Photo Credit: Aaron Burden

I didn’t realize how unhealthy this was until I had a faint inkling of doubt, for the first time in our long relationship, when we got into a giant fight over the phone. It was our first real fight and I remember hanging up the phone and thinking, this could be it. I then spiraled into thoughts of loss, listing all the things I would lose, his friendship, ever seeing his sweet mother again, or playing with his dogs or having a skateboarding buddy, or being good friends with his friends or playing video games. This was when the doubt started to weasel its way into my heart. This idea of breaking up was enough to leave me groggy and sobbing for days, but I still persisted. And through a few stops and starts, we stayed together for three more years.

I say all this because this giant part of my life is a constant reminder to me of where I have come from and the things that I have walked through. This relationship was not all bad: there was love, and joy, and freedom, and experiences that I wouldn’t give up for the world. But I needed to move forward, because every time I saw this boy, I became the girl I was when he first met me, scared, alone, unstable, and helpless. It started to weigh on me, my ache to be loved and wanted. I forced myself into situations that ranged the spectrum from mildly upsetting to traumatizing, until I snapped, realizing that there was something wrong with sobbing every day and being constantly scared of losing everything.

Sometimes all it takes is a moment to realize that you are not getting what you need, sometimes it takes seven years and self-inflicted trauma to figure it out. But we all get there, to the point where we look around and ask ourselves, what in the world are we doing?

Photo Credit: Tim Bogdanov

This week has given me the first few days in a very long time, when I honestly felt happy, free, and on the right track. I have actively begun writing regularly; I have a day job that is new and still stressful and a bit boring, but it pays my bills; I am learning to play roller derby and going to the gym three times a week; and this week, for the first time, I felt honest joyous adventurous pleasure, just from writing and working on things that I care about.

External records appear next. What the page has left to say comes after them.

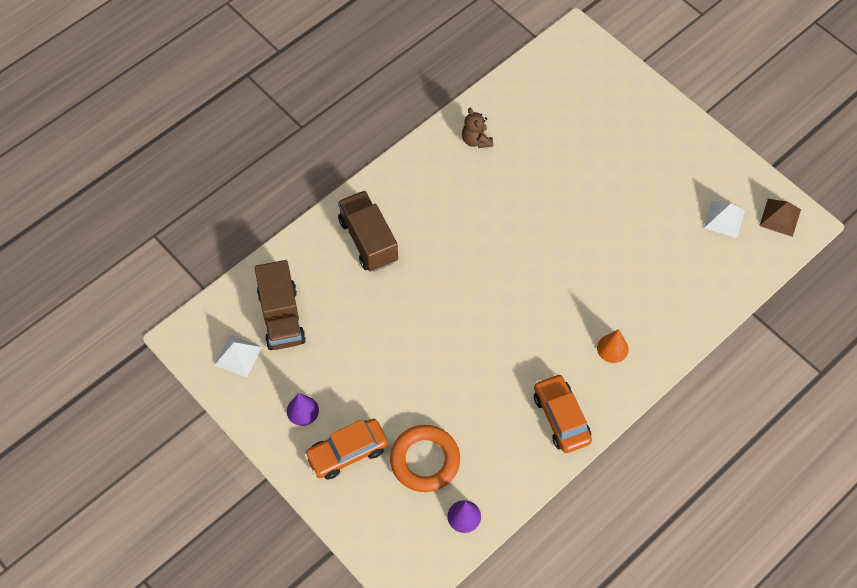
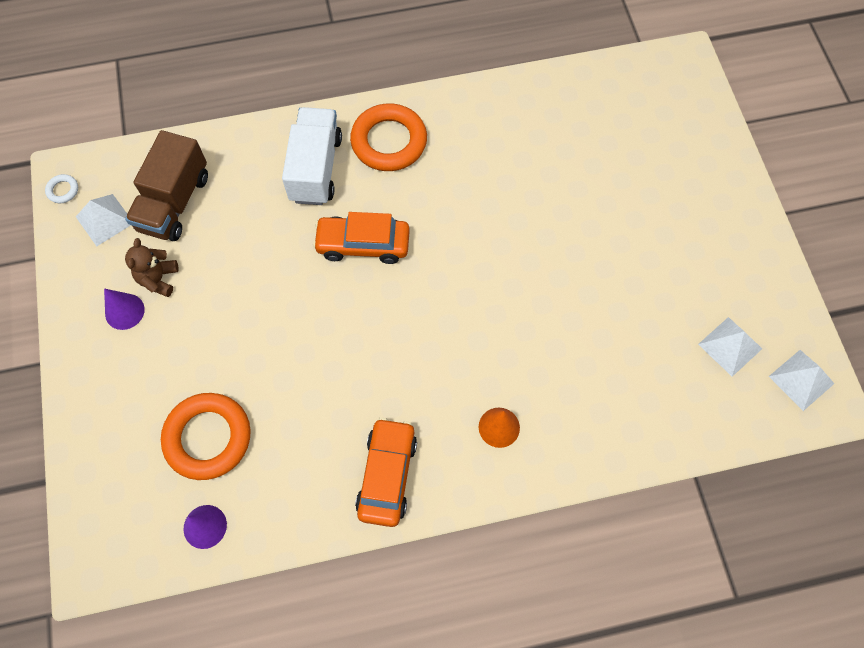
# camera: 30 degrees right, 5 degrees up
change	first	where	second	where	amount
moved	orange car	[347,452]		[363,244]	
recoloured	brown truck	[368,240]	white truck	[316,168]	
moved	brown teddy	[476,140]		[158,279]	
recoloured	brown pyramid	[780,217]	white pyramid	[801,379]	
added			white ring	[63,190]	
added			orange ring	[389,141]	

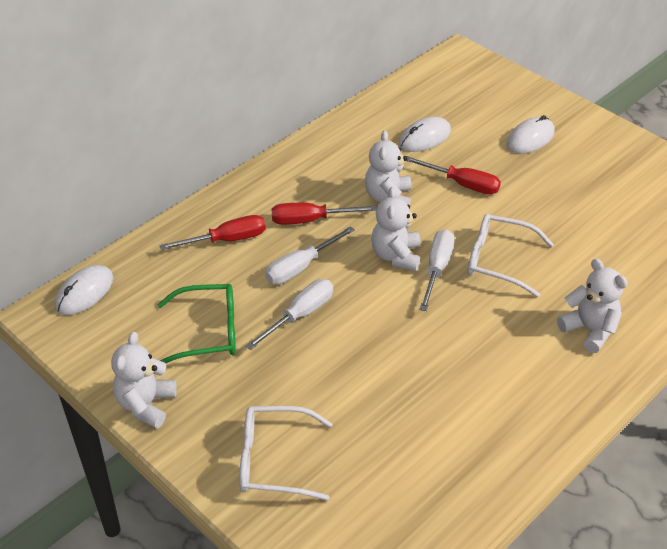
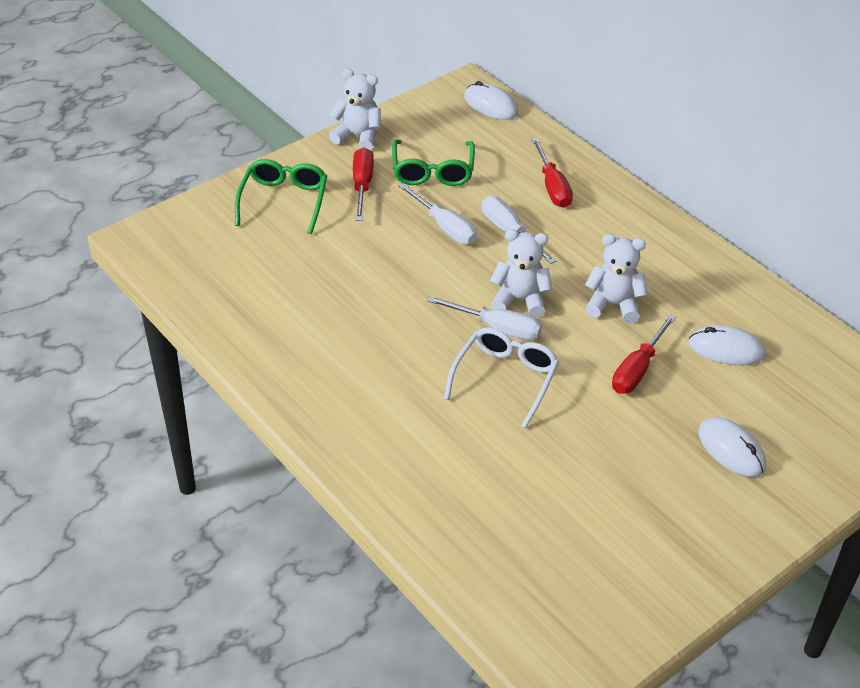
# camera: 95 degrees right, 0 degrees up
change	first	where	second	where	amount
recoloured	white eyeglasses	[272,460]	leaf-green eyeglasses	[284,200]	
moved	red screwdriver	[310,220]		[362,185]	
turned	white computer mouse	[424,137]		[726,349]	45 degrees counterclockwise
removed	white teddy	[589,330]			

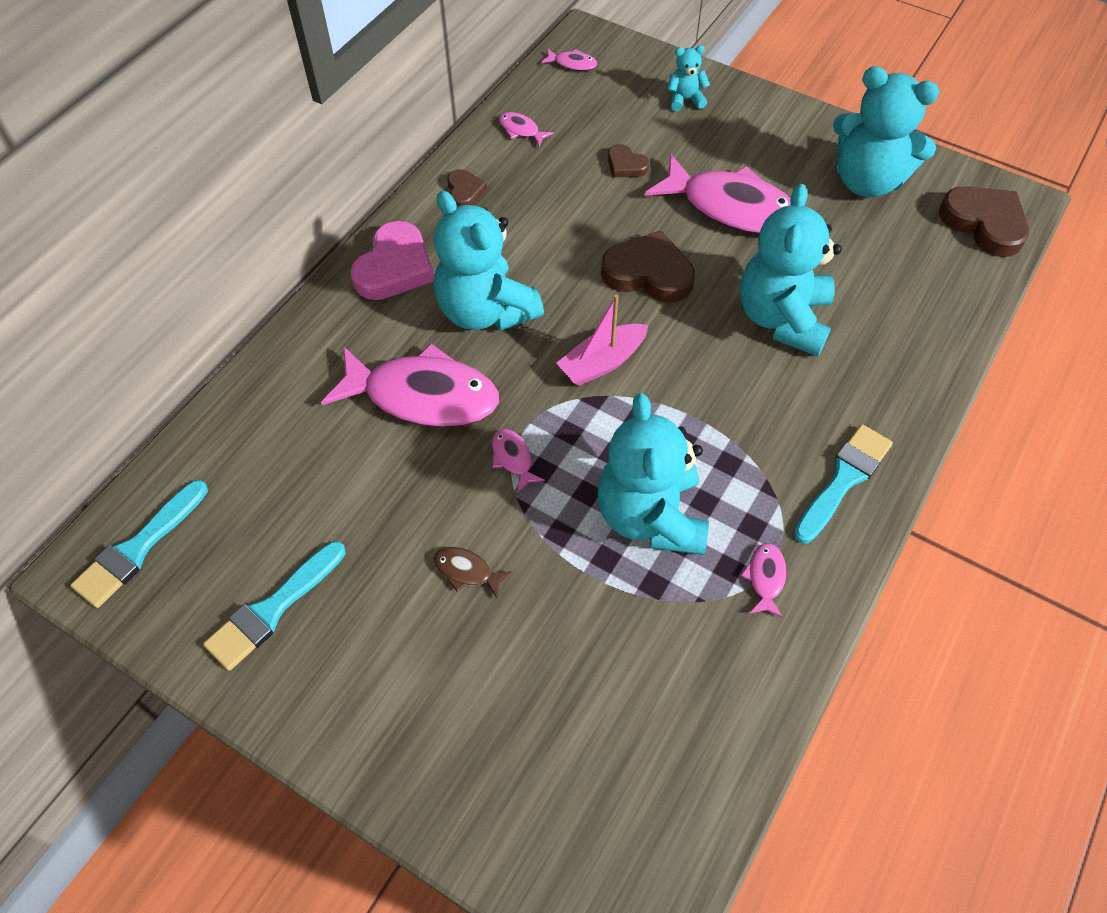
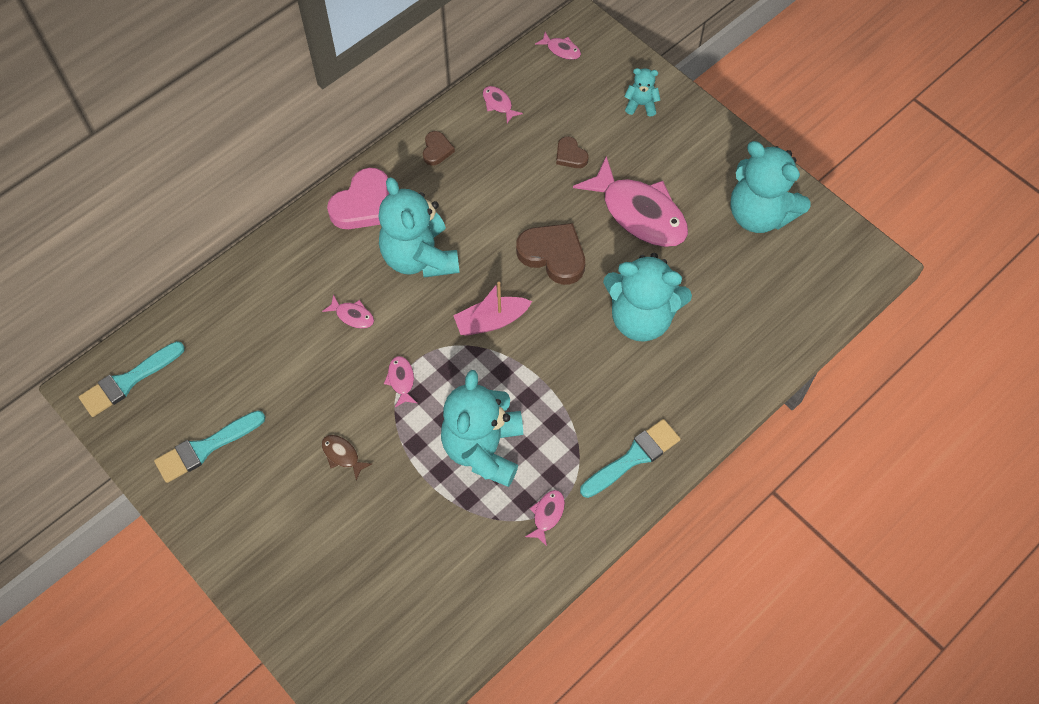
# camera: 15 degrees right, 5 degrees up
change	first	where	second	where	amount
resized	rosy toy fish	[423,396]		[352,316]	x0.41
turned	aqua teddy	[782,318]		[641,318]	105 degrees counterclockwise
removed	brown heart	[984,223]			

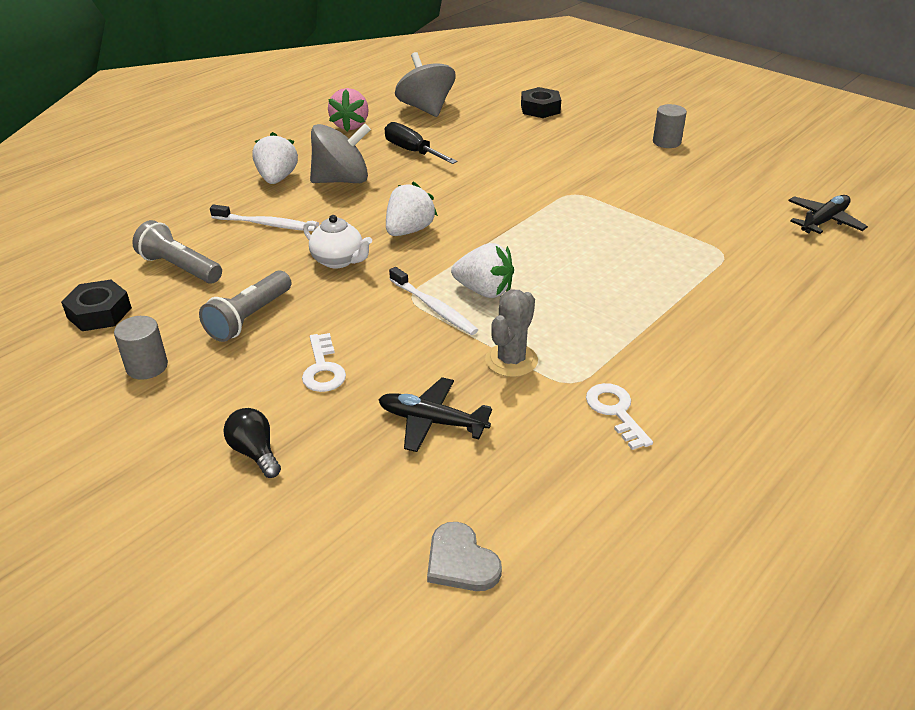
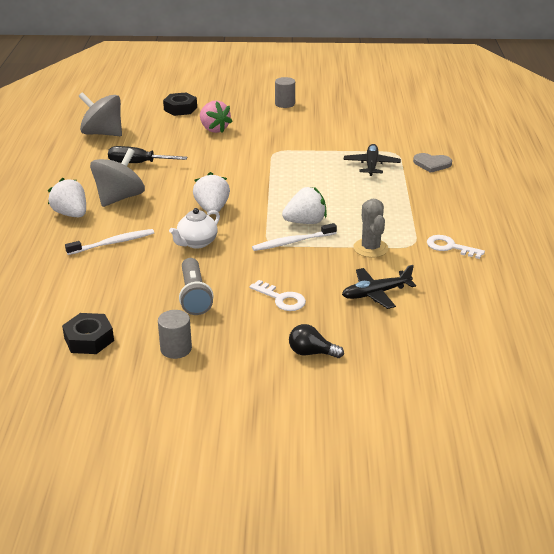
# camera: 40 degrees left, 5 degrees down
change	first	where	second	where	amount
removed	ash-grey torch	[179,268]			
turned	white teapot	[338,260]		[196,243]	135 degrees clockwise
moved	rosy strawberry	[350,125]		[214,129]	
turned	white toothbrush	[434,307]		[292,242]	150 degrees clockwise
moved	ash-grey heart	[461,561]		[432,164]	
moved	black toy plane	[823,221]		[371,165]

Moving on has given me some powerful opportunities, introduced me to some people that I have deep connections with, and given me some life-changing experiences. And while, some days I wake up and glare at my ceiling, wishing that I didn’t exist, that doesn’t delete all the progress that I have made.

And yet, seeing my ex, or someone that I thought was him, sitting at a stoplight, just minutes from my house, I panicked. I nearly ran home, and then for the next hour I puttered around my apartment, constantly glancing at the door, thinking maybe he found out where I live and wanted to come chat. It took me so long to get myself to this place that I am today, so much work and time was put into this journey, that part of me is terrified that I will get pulled backwards.

I have worked too hard to get to this point in my life, to let myself get pulled back into being that scared, sad little girl, desperate for love, and obviously she still needs some love and healing. It hurts to cut people out of my life, but sometimes, it is necessary to move forward. Maybe one day we will be able to be friends again, have a nice chat over coffee, maybe skateboard together or play video games, but all I know is that right now, I am my own top priority. Building a life that I love is the most powerful thing I can do for myself, and so I will keep doing it, with the knowledge and strength that I have gathered from the places I have been, and the hope and promise of the person I will become.